Our own Center for Honor has an infographic on its website to answer my question.

untitledSo I don’t think I plagiarized. Whether or not my GIF is within the “fair use” definition of the copyright laws is another question, which blogger Peter Van contemplates in this blogpost “Do Animated GIFs Infringe on Copyrights?“ Basically, no one has really challenged GIF creators use of copyrighted material in court…yet! Shelley Carson sees plagiarism as symptomatic of our digital age’s “dumbing down” of culture. Are GIFs (and the related internet memes)also contributing to this dumbing down? Is  my 5 second loop of a windmill spinning round and round and round and round…creative? Certainly I could have put more thought into it, combining the images in a more interesting way, maybe added my own special touch, all of which would have been more possible if I had photoshop and not a web application to work with! GIFs are a great example of our imitative postmodern aesthetic. GIFs can be parody or pastiche, and their endless looping of the same series of images are unique to our digital internet culture. Which is where I think they connect with Don Quixote, which also repeats and re-presents its story multiple times through multiple voices. Readers become authors who in turn become narrators. Let the battle resume!

Don Quijote de la Mancha. Capítulo 7

“Battle with the Basque” Don Quijote de la Mancha (1992), Manuel Gutiérrez Aragón Director.

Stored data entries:
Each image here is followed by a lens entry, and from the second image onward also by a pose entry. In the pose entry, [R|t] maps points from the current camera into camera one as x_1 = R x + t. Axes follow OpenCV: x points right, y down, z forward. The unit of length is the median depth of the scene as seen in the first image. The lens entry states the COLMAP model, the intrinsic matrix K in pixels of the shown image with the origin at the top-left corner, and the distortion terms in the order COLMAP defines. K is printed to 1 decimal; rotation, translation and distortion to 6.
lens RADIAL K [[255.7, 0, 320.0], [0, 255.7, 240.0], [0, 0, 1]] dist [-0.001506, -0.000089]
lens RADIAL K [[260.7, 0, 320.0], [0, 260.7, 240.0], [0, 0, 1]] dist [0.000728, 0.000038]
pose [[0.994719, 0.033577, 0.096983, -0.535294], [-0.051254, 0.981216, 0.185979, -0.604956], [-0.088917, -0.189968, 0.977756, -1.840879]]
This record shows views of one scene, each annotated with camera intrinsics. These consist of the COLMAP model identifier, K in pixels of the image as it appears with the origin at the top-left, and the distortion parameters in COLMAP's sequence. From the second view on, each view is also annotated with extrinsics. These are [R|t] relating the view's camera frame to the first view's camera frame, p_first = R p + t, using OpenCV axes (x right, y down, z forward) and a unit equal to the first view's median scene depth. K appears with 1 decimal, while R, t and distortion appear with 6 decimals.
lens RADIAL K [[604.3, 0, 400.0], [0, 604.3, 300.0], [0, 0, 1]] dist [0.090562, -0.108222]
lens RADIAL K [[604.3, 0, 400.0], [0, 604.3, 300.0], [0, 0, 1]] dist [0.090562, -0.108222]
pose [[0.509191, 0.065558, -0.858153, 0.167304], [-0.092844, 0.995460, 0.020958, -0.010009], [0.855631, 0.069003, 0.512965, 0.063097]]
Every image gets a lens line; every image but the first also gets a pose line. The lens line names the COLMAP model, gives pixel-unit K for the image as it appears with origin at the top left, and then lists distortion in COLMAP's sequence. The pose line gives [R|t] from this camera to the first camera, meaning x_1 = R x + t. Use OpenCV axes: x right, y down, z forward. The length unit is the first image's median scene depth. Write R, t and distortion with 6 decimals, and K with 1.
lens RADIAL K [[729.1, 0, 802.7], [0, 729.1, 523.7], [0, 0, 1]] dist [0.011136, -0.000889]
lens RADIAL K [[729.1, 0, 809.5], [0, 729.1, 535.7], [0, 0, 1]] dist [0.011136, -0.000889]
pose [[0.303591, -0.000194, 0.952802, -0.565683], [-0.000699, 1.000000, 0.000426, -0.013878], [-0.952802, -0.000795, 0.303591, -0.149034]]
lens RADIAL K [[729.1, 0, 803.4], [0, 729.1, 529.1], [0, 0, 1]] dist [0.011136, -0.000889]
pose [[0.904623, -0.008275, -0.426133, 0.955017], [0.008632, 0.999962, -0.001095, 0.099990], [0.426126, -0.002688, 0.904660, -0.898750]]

[What is needed]:
Answer these questions about the post on GIFs.
(a) What has an infographic on its website?
(b) What is the title of Peter Van's blogpost?
(c) How long is the loop of a windmill spinning?

[Reply]:
(a) The Center for Honor.
(b) "Do Animated GIFs Infringe on Copyrights?"
(c) Five seconds.